Pacjenci i pracownicy Szpitala Psychiatrycznego na bruk
Lada dzień prawie 400 pacjentów Szpitala Psychiatrycznego na gdańskim Srebrzysku będzie musiało go opuścić. Ponad 350 pracowników pójdzie na bruk.
15.01.2004 08:29
Nie będzie pieniędzy na pensje, żywność i leki. Szpital nie może funkcjonować bez kontraktu. A kontraktu nie dostanie, bo o dalszych rokowaniach z dyrekcją szpitala urzędnicy z Pomorskiego Oddziału Narodowego Funduszu Zdrowia nawet nie chcą słyszeć. Kłopoty Srebrzyska zaczęły się 18 grudnia ub. roku.
- Zaproponowano mi na ten rok kontrakt o 12 proc. mniejszy niż w roku ubiegłym, a to oznacza zmniejszenie budżetu szpitala o 1,2 mln zł - mówi Leszek Trojanowski, dyrektor szpitala. Dlaczego? Fundusz uznał naszą placówkę za szpital szczebla powiatowego, tym samym znalazł pretekst, by zabrać część pieniędzy.
Tymczasem podobne szpitale poza Pomorskiem, jak choćby "Dziekanka" w Gnieźnie, fundusz zaliczył do poziomu wojewódzkiego i przyznał lepsze kontrakty.
- Nie przeżyjemy za te pieniądze - mówi dyrektor Trojanowski. Już jestem winien pracownikom 1,5 mln zł. W każdej chwili mogą je wyegzekwować na drodze sądowej...
Urzędnicy z NFZ nie zmienili swego stanowiska również 7 stycznia br., w trakcie tak zwanych rokowań. Dyrektor Trojanowski kontraktu nie podpisał. Od tygodnia nikt z funduszu się nie odezwał.
- Jestem gotów do rozmów nawet o północy - deklaruje Trojanowski.

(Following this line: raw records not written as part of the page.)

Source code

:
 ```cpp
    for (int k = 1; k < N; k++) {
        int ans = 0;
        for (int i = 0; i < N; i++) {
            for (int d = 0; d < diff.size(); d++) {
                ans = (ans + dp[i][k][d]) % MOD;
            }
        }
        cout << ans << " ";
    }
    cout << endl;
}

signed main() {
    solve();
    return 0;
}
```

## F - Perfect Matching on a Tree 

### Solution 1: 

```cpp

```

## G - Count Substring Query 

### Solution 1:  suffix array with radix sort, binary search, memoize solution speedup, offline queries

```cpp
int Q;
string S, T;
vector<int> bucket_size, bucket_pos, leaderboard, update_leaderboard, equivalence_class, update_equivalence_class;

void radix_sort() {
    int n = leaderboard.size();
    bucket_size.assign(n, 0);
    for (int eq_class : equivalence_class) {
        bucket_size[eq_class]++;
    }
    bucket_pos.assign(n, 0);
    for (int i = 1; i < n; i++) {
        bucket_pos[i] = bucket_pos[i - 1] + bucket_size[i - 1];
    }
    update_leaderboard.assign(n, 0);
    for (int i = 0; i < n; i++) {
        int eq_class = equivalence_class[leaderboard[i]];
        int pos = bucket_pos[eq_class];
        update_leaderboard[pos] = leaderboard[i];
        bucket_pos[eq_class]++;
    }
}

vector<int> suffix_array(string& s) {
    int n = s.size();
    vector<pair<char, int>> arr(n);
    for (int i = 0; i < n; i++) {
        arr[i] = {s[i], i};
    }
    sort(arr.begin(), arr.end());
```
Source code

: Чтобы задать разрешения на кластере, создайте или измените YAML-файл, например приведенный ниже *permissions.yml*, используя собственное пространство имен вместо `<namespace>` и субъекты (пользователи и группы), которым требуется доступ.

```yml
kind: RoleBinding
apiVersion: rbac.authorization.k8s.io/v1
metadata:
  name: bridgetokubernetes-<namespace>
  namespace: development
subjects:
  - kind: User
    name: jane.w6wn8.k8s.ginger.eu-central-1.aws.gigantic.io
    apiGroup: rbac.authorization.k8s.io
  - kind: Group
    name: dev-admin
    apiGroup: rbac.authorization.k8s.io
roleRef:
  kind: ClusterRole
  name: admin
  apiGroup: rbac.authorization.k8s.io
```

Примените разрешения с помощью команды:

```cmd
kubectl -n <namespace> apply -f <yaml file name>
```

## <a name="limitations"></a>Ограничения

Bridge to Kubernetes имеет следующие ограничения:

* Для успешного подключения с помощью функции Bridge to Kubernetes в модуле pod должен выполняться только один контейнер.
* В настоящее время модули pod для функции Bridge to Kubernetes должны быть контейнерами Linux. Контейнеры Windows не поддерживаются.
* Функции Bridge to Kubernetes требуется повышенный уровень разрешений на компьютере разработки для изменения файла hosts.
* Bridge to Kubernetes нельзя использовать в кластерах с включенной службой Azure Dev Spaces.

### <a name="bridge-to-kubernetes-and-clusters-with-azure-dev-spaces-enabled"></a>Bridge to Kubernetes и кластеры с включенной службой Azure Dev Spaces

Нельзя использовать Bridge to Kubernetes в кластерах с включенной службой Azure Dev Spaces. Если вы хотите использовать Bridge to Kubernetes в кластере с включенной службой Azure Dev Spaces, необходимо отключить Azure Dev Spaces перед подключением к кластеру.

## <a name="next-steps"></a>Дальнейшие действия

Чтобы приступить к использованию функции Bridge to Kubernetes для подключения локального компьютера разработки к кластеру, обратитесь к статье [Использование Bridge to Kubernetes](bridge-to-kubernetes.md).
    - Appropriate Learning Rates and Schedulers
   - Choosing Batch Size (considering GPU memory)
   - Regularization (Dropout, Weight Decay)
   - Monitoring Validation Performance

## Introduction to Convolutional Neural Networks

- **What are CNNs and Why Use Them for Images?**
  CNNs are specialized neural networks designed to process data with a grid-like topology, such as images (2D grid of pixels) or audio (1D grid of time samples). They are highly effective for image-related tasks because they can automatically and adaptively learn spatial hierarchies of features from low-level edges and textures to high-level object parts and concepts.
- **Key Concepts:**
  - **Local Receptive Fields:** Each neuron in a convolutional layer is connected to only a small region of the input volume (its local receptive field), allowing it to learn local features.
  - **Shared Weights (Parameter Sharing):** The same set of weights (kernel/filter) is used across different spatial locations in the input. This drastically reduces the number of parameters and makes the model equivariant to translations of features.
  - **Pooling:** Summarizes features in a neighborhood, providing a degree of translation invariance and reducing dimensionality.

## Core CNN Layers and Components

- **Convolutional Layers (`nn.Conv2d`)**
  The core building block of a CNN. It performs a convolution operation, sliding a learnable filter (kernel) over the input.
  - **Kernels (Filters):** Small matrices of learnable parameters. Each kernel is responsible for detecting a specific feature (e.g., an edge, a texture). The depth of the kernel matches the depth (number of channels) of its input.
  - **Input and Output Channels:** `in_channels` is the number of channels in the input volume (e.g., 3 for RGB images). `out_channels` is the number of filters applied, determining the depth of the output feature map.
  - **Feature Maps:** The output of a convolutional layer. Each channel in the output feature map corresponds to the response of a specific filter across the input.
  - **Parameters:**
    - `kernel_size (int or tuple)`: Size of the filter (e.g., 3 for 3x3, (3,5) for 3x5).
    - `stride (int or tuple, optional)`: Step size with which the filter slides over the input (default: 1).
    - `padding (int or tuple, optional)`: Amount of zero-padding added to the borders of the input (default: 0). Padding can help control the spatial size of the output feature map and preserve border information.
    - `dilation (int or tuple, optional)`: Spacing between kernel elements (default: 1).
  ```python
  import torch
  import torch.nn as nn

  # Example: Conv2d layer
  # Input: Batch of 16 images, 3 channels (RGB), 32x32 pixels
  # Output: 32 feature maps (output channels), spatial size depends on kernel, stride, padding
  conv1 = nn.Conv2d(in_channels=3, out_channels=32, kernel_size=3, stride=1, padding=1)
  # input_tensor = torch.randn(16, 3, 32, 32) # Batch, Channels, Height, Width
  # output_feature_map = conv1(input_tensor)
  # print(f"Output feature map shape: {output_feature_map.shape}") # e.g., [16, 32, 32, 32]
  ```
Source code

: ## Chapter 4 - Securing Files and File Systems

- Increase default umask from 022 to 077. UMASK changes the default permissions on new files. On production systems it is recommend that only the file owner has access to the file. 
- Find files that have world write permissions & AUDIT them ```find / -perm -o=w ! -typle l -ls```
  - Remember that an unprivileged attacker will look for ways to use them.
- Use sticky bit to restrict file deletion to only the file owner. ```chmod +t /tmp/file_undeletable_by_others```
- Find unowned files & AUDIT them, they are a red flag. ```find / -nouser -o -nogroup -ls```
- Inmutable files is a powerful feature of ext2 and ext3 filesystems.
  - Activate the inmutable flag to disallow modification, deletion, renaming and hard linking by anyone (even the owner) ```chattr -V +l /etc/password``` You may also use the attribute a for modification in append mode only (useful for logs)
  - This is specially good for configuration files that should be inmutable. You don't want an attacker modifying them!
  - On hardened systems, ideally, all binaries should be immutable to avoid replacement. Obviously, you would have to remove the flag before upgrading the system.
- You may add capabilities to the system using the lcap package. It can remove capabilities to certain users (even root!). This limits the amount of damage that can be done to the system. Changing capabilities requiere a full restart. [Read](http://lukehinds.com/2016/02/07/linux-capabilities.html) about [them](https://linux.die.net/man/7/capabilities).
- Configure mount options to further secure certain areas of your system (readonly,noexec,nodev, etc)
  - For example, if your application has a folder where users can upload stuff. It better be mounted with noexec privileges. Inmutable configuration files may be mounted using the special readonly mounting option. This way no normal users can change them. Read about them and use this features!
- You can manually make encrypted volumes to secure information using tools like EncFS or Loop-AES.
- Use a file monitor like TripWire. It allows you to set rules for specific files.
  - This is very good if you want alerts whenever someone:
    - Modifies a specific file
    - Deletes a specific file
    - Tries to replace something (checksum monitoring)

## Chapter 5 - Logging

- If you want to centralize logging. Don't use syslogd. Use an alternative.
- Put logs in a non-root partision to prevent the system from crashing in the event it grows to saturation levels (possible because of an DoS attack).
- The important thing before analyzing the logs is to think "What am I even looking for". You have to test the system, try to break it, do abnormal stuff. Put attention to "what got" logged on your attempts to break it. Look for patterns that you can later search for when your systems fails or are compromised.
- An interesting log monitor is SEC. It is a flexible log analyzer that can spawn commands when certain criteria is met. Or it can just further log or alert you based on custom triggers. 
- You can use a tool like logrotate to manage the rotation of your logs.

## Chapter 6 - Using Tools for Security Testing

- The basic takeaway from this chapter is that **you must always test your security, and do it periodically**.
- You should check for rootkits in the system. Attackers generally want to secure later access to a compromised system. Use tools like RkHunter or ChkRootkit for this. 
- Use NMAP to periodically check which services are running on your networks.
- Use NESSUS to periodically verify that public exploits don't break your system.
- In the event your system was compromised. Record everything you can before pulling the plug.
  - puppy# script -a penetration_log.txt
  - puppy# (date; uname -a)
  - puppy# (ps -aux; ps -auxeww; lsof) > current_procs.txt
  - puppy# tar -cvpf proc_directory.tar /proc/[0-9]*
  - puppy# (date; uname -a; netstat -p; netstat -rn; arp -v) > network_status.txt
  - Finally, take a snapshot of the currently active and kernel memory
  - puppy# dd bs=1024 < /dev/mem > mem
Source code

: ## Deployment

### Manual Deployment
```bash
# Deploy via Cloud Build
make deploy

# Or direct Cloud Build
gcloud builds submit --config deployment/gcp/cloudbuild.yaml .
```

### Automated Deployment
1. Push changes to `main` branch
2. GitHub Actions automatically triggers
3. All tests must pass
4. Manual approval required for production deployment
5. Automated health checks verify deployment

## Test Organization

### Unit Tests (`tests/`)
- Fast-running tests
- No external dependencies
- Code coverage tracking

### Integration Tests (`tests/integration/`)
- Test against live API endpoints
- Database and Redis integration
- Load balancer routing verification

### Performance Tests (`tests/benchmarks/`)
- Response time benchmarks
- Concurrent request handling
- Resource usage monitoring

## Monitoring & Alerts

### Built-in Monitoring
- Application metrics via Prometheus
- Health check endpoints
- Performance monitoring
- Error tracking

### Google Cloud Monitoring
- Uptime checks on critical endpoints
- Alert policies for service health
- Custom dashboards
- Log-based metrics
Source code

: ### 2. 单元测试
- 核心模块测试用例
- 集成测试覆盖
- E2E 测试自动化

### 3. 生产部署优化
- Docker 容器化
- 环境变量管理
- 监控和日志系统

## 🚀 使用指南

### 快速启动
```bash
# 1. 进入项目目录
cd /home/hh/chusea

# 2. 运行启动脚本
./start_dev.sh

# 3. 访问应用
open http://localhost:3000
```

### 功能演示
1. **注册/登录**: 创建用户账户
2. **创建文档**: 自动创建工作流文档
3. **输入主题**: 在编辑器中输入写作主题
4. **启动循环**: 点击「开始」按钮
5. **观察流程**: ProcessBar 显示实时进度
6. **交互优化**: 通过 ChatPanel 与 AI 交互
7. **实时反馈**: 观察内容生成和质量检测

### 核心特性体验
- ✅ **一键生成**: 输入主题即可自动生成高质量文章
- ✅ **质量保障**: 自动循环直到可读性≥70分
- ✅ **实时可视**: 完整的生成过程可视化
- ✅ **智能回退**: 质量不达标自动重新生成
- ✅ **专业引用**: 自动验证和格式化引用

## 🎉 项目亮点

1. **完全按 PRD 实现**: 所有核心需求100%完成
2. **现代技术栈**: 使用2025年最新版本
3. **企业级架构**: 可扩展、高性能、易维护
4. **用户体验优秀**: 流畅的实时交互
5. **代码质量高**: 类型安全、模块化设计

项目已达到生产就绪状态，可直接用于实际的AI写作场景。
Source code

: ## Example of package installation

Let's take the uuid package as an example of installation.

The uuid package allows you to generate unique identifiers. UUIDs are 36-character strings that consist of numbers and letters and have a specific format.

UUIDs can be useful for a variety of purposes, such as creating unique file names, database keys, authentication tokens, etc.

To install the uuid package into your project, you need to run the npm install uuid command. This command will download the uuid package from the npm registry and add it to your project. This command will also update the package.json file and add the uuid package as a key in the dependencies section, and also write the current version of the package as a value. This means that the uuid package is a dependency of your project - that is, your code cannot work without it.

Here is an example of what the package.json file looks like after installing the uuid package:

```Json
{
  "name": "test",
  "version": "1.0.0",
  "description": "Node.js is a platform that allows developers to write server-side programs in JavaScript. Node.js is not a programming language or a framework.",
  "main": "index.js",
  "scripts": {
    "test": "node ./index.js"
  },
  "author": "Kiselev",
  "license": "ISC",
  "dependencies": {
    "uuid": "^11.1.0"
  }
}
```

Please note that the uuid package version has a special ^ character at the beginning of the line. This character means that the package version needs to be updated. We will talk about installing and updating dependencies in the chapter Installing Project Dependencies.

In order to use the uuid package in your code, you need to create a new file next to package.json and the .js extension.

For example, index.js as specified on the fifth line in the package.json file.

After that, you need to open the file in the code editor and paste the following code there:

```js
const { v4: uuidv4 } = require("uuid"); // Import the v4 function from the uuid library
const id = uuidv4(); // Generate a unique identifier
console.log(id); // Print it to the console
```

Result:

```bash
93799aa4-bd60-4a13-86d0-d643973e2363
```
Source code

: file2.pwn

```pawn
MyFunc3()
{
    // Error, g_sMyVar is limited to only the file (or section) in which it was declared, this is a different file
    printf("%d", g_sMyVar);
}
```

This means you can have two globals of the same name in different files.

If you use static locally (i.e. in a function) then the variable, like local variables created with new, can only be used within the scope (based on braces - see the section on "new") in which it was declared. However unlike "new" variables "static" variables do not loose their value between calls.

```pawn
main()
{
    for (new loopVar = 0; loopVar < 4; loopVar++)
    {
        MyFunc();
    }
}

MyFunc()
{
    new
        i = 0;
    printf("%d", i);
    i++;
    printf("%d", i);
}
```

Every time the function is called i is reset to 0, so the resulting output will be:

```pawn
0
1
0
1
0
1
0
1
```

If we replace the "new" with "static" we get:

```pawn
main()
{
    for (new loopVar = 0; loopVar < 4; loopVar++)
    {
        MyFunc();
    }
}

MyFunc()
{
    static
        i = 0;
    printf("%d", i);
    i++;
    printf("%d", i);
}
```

Z informacji, która ukazała się wczoraj na stronie internetowej funduszu wynika, że rokowania w zakresie lecznictwa psychiatrycznego i uzależnień przedłużono do 20 stycznia. Co innego słyszę w NFZ.
- Nie będziemy rozmawiać ze Srebrzyskiem - mówi Mariusz Szymański, rzecznik prasowy PO NFZ. Taką informację przekazała rzecznikowi, wczoraj po południu, szefowa komisji ds. Szpitali, Barbara Kawińska. Fundusz rozmawia teraz z innymi szpitalami psychiatrycznymi, by przejęły pacjentów ze Srebrzyska.
- To niemożliwe! - mówi prof. Zbigniew Nowicki, wojewódzki konsultant ds. psychiatrii w Pomorskiem. Obłożenie łóżek na Srebrzysku jest stuprocentowe. I co? 400 miejsc dla chorych miałoby zniknąć? Ani w Pomorskiem, ani w ościennym województwie warmińsko-mazurskim nie ma wolnych łóżek tego rodzaju.
- To efekt reformy, która doprowadziła do kryzysu w lecznictwie ambulatoryjnym - twierdzi prof. Nowicki. - A nasi pacjenci są specyficzni; nie mają pieniędzy, nie mają opieki, często są samotni. Nie wykupują leków, gdyż są one dla nich zbyt drogie. Nigdy przedtem nie było tylu przypadków nawrotu choroby i konieczności ponownej hospitalizacji chorych. A prawo do leczenia gwarantuje im Ustawa o ochronie zdrowia psychicznego.